Extracted records.

___

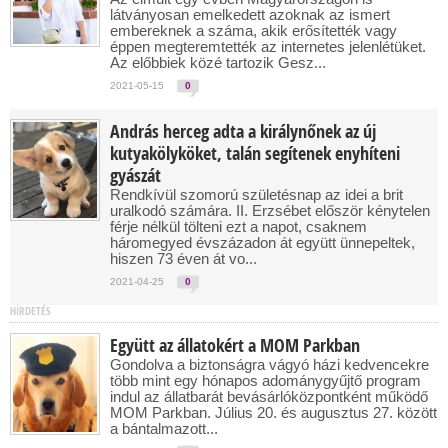
látványosan emelkedett azoknak az ismert
embereknek a száma, akik erősítették vagy
éppen megteremtették az internetes jelenlétüket.
Az előbbiek közé tartozik Gesz...
2021-05-15
0
András herceg adta a királynőnek az új
kutyakölyköket, talán segítenek enyhíteni
gyászát
Rendkívül szomorú születésnap az idei a brit
uralkodó számára. II. Erzsébet először kénytelen
férje nélkül tölteni ezt a napot, csaknem
háromegyed évszázadon át együtt ünnepeltek,
hiszen 73 éven át vo...
2021-04-25
0
HÍRDETÉS
Együtt az állatokért a MOM Parkban
Gondolva a biztonságra vágyó házi kedvencekre
több mint egy hónapos adománygyűjtő program
indul az állatbarát bevásárlóközpontként működő
MOM Parkban. Július 20. és augusztus 27. között
a bántalmazott...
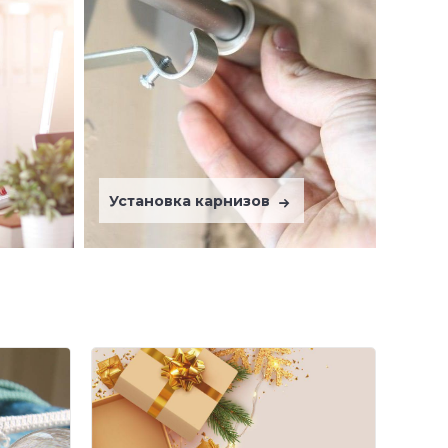
Установка карнизов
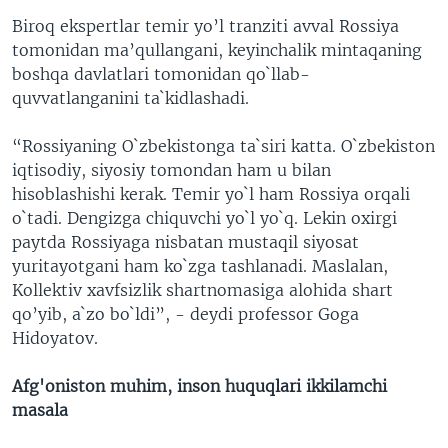
Biroq ekspertlar temir yo’l tranziti avval Rossiya
tomonidan ma’qullangani, keyinchalik mintaqaning
boshqa davlatlari tomonidan qo`llab-
quvvatlanganini ta`kidlashadi.
“Rossiyaning O`zbekistonga ta`siri katta. O`zbekiston
iqtisodiy, siyosiy tomondan ham u bilan
hisoblashishi kerak. Temir yo`l ham Rossiya orqali
o`tadi. Dengizga chiquvchi yo`l yo`q. Lekin oxirgi
paytda Rossiyaga nisbatan mustaqil siyosat
yuritayotgani ham ko`zga tashlanadi. Maslalan,
Kollektiv xavfsizlik shartnomasiga alohida shart
qo’yib, a`zo bo`ldi”, - deydi professor Goga
Hidoyatov.
Afg'oniston muhim, inson huquqlari ikkilamchi
masala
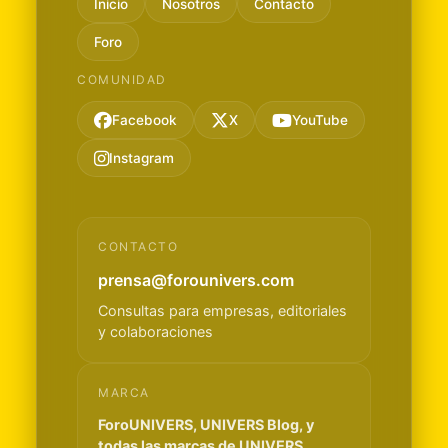
Inicio
Nosotros
Contacto
Foro
COMUNIDAD
Facebook
X
YouTube
Instagram
CONTACTO
prensa@forounivers.com
Consultas para empresas, editoriales
y colaboraciones
MARCA
ForoUNIVERS, UNIVERS Blog, y
todas las marcas de UNIVERS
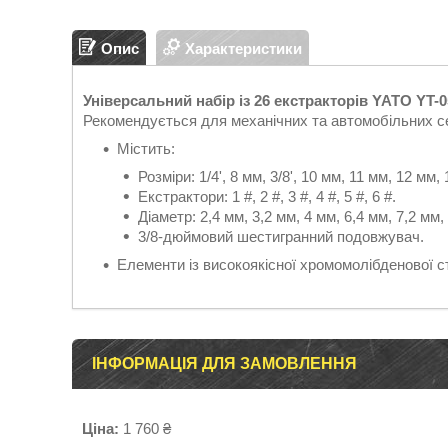
Опис
Характеристики
Універсальний набір із 26 екстракторів YATO YT-
Рекомендується для механічних та автомобільних се
Містить:
Розміри: 1/4', 8 мм, 3/8', 10 мм, 11 мм, 12 мм, 
Екстрактори: 1 #, 2 #, 3 #, 4 #, 5 #, 6 #.
Діаметр: 2,4 мм, 3,2 мм, 4 мм, 6,4 мм, 7,2 мм,
3/8-дюймовий шестигранний подовжувач.
Елементи із високоякісної хромомолібденової с
ІНФОРМАЦІЯ ДЛЯ ЗАМОВЛЕННЯ
Ціна:
1 760 ₴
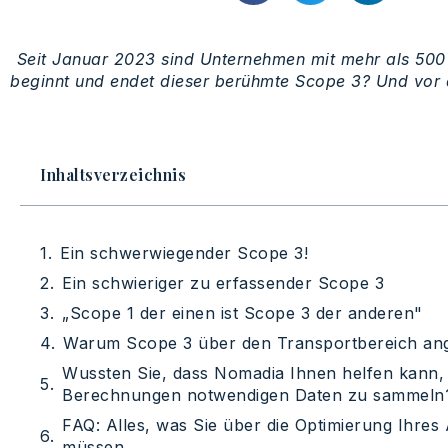
Seit Januar 2023 sind Unternehmen mit mehr als 500 M
beginnt und endet dieser berühmte Scope 3? Und vor a
Inhaltsverzeichnis
Ein schwerwiegender Scope 3!
Ein schwieriger zu erfassender Scope 3
„Scope 1 der einen ist Scope 3 der anderen"
Warum Scope 3 über den Transportbereich an
Wussten Sie, dass Nomadia Ihnen helfen kann, 
Berechnungen notwendigen Daten zu sammeln
FAQ: Alles, was Sie über die Optimierung Ihres
müssen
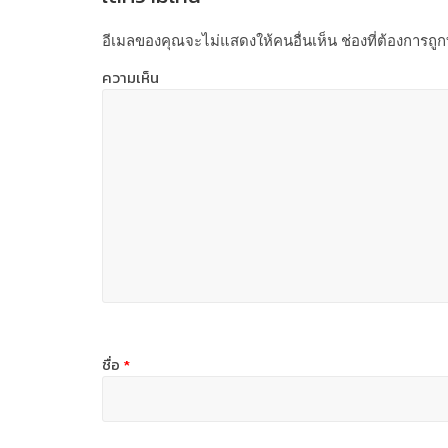
อีเมลของคุณจะไม่แสดงให้คนอื่นเห็น
ช่องที่ต้องการถู
ความเห็น
ชื่อ
*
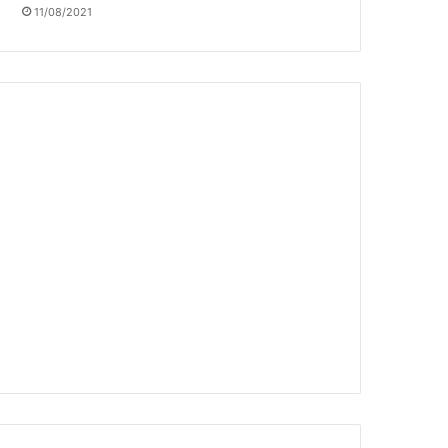
11/08/2021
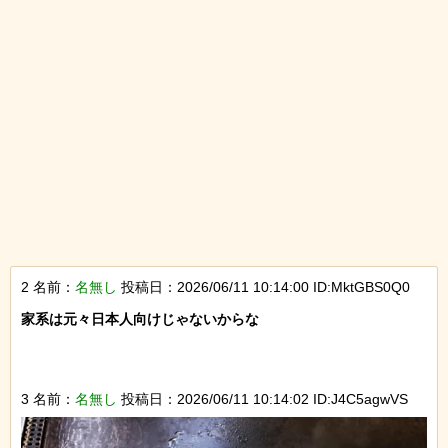
2 名前：
名無し
投稿日：2026/06/11 10:14:00 ID:MktGBS0Q0
家系は元々日本人向けじゃないからな

3 名前：
名無し
投稿日：2026/06/11 10:14:02 ID:J4C5agwVS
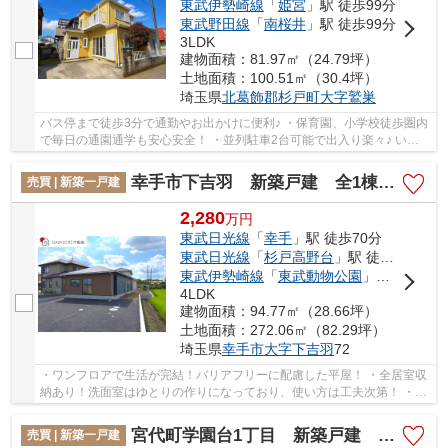
東武伊勢崎線
「
姫宮
」駅 徒歩99分
東武野田線
「
南桜井
」駅 徒歩99分
3LDK
建物面積：81.97㎡（24.79坪）
土地面積：100.51㎡（30.4坪）
埼玉県
北葛飾郡杉戸町
大字鷲巣
バス停まで徒歩3分で通勤やお出かけに便利♪ ・保育園、小学校徒歩圏内
で毎日の通園通学も安心安全！ ・並列駐車2台可能で出入り楽々♪ いつ
でもお気軽にお声がけください♪ 駅からの送...
幸手市下吉羽 新築戸建 全1棟 1号棟
売買 | 新築一戸建
2,280
万
円
東武日光線
「
幸手
」駅 徒歩70分
東武日光線
「
杉戸高野台
」駅 徒歩73分
東武伊勢崎線
「
東武動物公園
」駅 徒歩78分
4LDK
建物面積：94.77㎡（28.66坪）
土地面積：272.06㎡（82.29坪）
埼玉県
幸手市
大字下吉羽
72
・ワンフロアで生活が完結！バリアフリーに配慮した平屋！ ・全居室収
納あり！洗面室はゆとりの作りになっており、使い方は工夫次第！ ・東
面接道、駐車場は3台並列駐車可能です！ ...
宮代町学園台1丁目 新築戸建 全1棟 1号棟
売買 | 新築一戸建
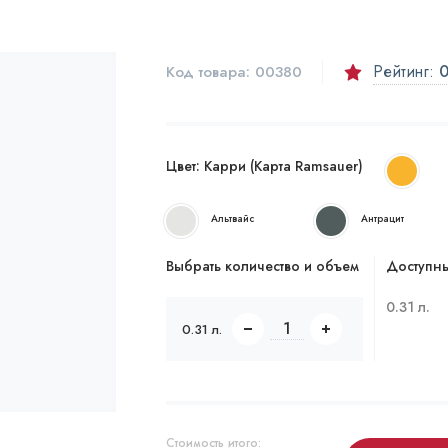
Рейтинг:
Код товара:
00380
Цвет:
Карри (Карта Ramsauer)
Альтвайс
Антрацит
Выбрать количество и объем
Доступны
0.31 л.
0.31 л.
Стоимость итого:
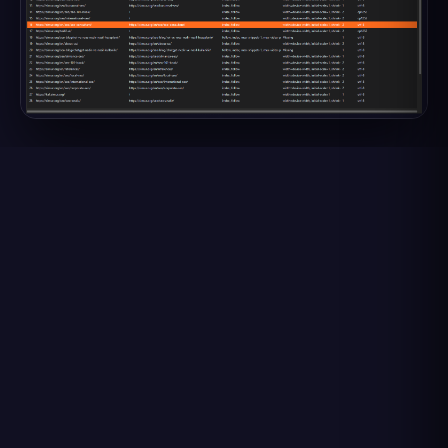
İlk tarama, site boyutuna göre birkaç dakika sürebilir.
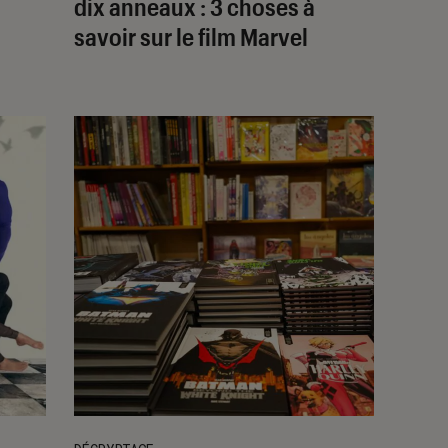
dix anneaux
: 3 choses à
savoir sur le film Marvel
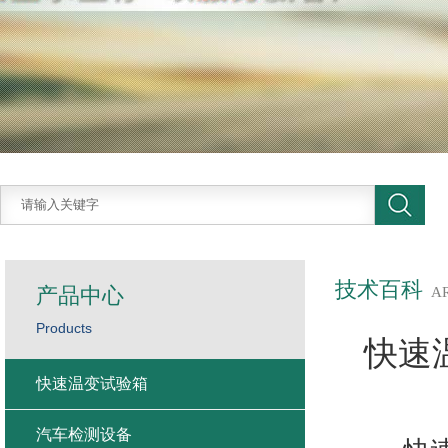
技术百科
产品中心
A
Products
快速
快速温变试验箱
汽车检测设备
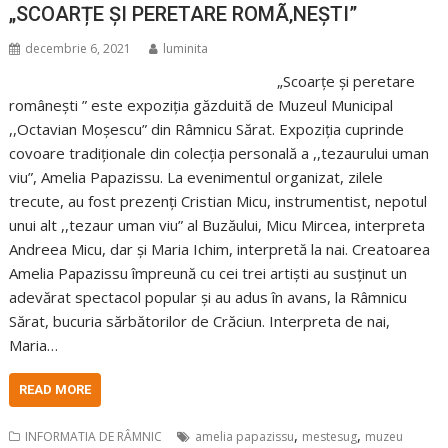
„SCOARȚE ȘI PERETARE ROMÃ‚NEȘTI”
decembrie 6, 2021
luminita
„Scoarțe și peretare
românești ” este expoziția găzduită de Muzeul Municipal
,,Octavian Moșescu” din Râmnicu Sărat. Expoziția cuprinde
covoare tradiționale din colecția personală a ,,tezaurului uman
viu”, Amelia Papazissu. La evenimentul organizat, zilele
trecute, au fost prezenți Cristian Micu, instrumentist, nepotul
unui alt ,,tezaur uman viu” al Buzăului, Micu Mircea, interpreta
Andreea Micu, dar și Maria Ichim, interpretă la nai. Creatoarea
Amelia Papazissu împreună cu cei trei artiști au susținut un
adevărat spectacol popular și au adus în avans, la Râmnicu
Sărat, bucuria sărbătorilor de Crăciun. Interpreta de nai,
Maria…
READ MORE
,
,
INFORMATIA DE RÂMNIC
amelia papazissu
mestesug
muzeu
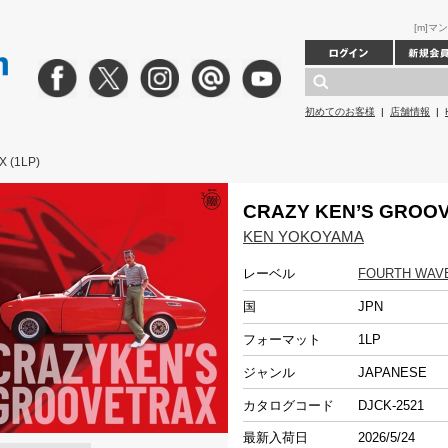
[m]マ
初めてのお客様
|
店舗情報
|
 (1LP)
CRAZY KEN’S GROOV
KEN YOKOYAMA
レーベル
FOURTH WAV
国
JPN
フォーマット
1LP
ジャンル
JAPANESE
カタログコード
DJCK-2521
最新入荷日
2026/5/24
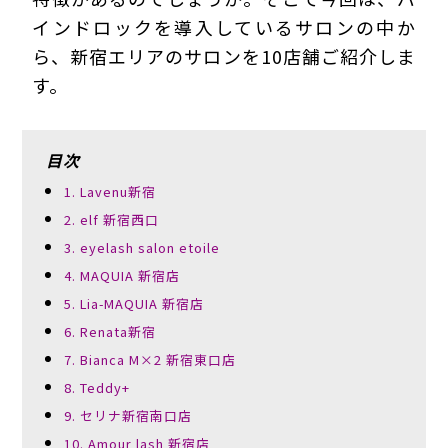
インドロックを導入しているサロンの中か
ら、新宿エリアのサロンを10店舗ご紹介しま
す。
目次
1. Lavenu新宿
2. elf 新宿西口
3. eyelash salon etoile
4. MAQUIA 新宿店
5. Lia-MAQUIA 新宿店
6. Renata新宿
7. Bianca M×2 新宿東口店
8. Teddy+
9. セリナ新宿南口店
10. Amour lash 新宿店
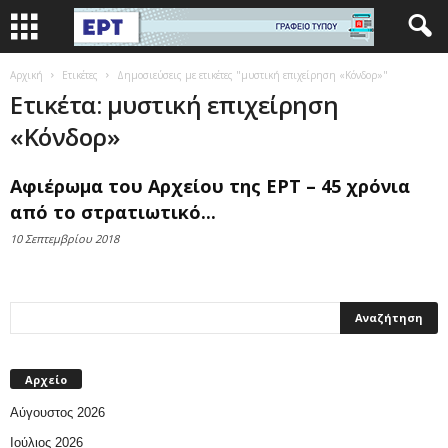
Αρχική
Ετικέτες
Δημοσιεύσεις με ετικέτες "μυστική επιχείρηση «Κόνδορ»"
Ετικέτα: μυστική επιχείρηση
«Κόνδορ»
Αφιέρωμα του Αρχείου της ΕΡΤ – 45 χρόνια
από το στρατιωτικό...
10 Σεπτεμβρίου 2018
Αρχείο
Αύγουστος 2026
Ιούλιος 2026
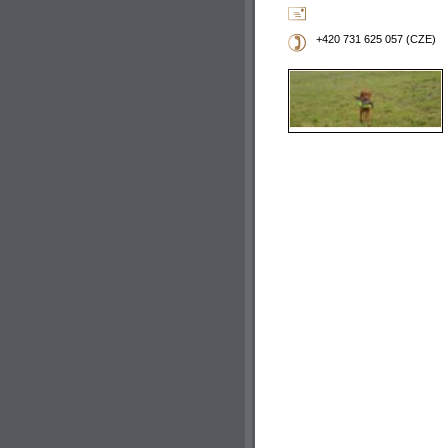
+420 731 625 057 (CZE)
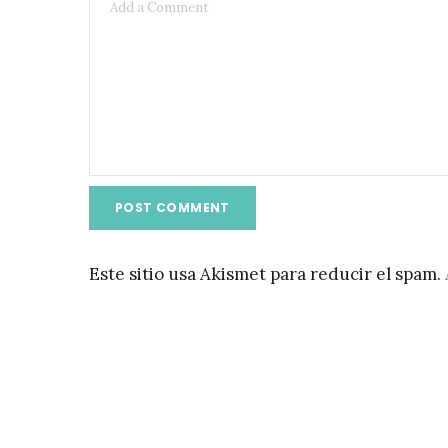
Este sitio usa Akismet para reducir el spam.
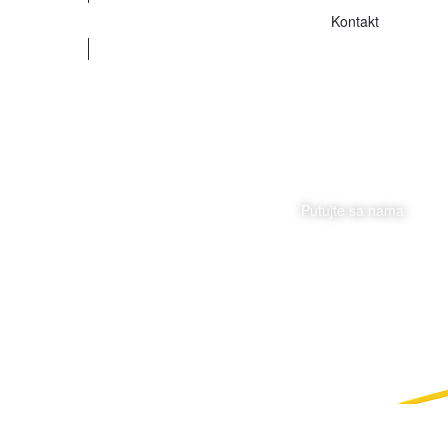
Kontakt
Putujte sa nama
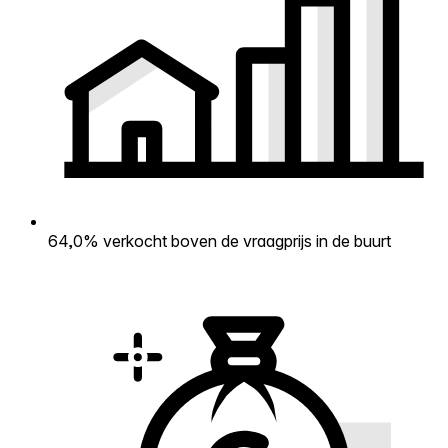
64,0% verkocht boven de vraagprijs in de buurt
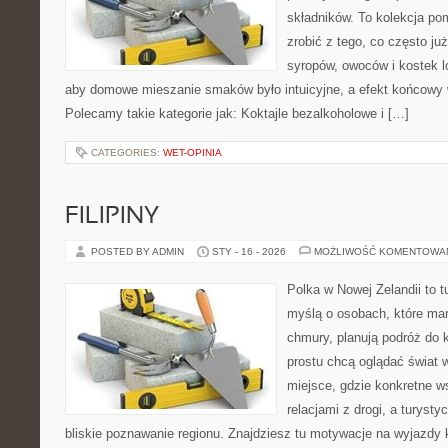
składników. To kolekcja pom
zrobić z tego, co często ju
syropów, owoców i kostek l
aby domowe mieszanie smaków było intuicyjne, a efekt końcowy w
Polecamy takie kategorie jak: Koktajle bezalkoholowe i […]
CATEGORIES:
WET-OPINIA
FILIPINY
POSTED BY ADMIN
STY - 16 - 2026
MOŻLIWOŚĆ KOMENTOWA
Polka w Nowej Zelandii to 
myślą o osobach, które marz
chmury, planują podróż do 
prostu chcą oglądać świat 
miejsce, gdzie konkretne w
relacjami z drogi, a turyst
bliskie poznawanie regionu. Znajdziesz tu motywacje na wyjazdy kr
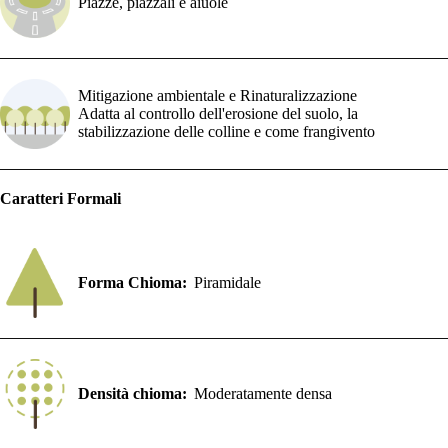
Piazze, piazzali e aiuole
Mitigazione ambientale e Rinaturalizzazione
Adatta al controllo dell'erosione del suolo, la
stabilizzazione delle colline e come frangivento
Caratteri Formali
Forma Chioma:
Piramidale
Densità chioma:
Moderatamente densa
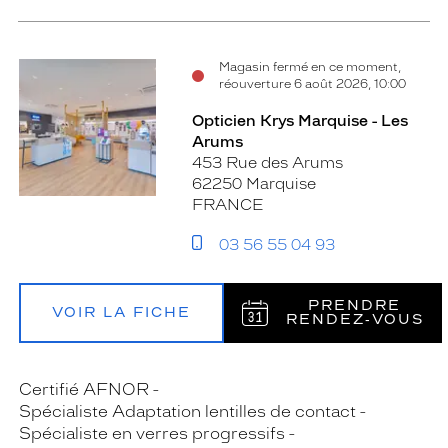
Magasin fermé en ce moment,
réouverture 6 août 2026, 10:00
Opticien Krys Marquise - Les
Arums
453 Rue des Arums
62250 Marquise
FRANCE
03 56 55 04 93
PRENDRE
VOIR LA FICHE
RENDEZ‑VOUS
Certifié AFNOR
Spécialiste Adaptation lentilles de contact
Spécialiste en verres progressifs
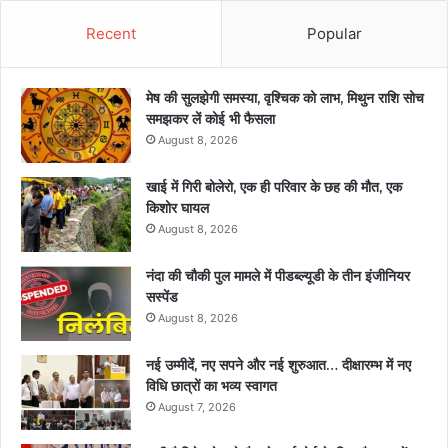
Recent
Popular
मेष की सुलझेगी समस्या, वृश्चिक को लाभ, मिथुन राशि सोच
समझकर लें कोई भी फैसला
August 8, 2026
खाई में गिरी बोलेरो, एक ही परिवार के छह की मौत, एक
किशोर घायल
August 8, 2026
नंदा की चौकी पुल मामले में पीडब्ल्यूडी के तीन इंजीनियर
सस्पेंड
August 8, 2026
नई उम्मीदें, नए सपने और नई शुरुआत… दीक्षारम्भ में नए
विधि छात्रों का भव्य स्वागत
August 7, 2026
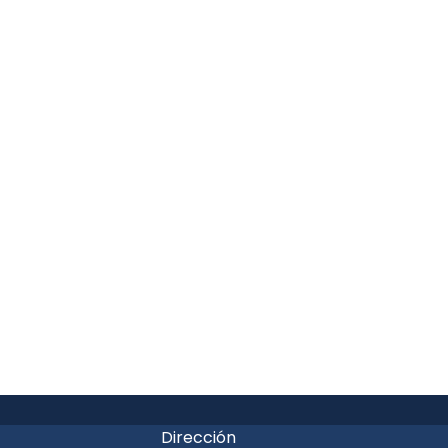
Dirección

___

Goal of the exercise.
Tally the lines in the records containing the string "Scope"; output only the tally.

Result of the task.
5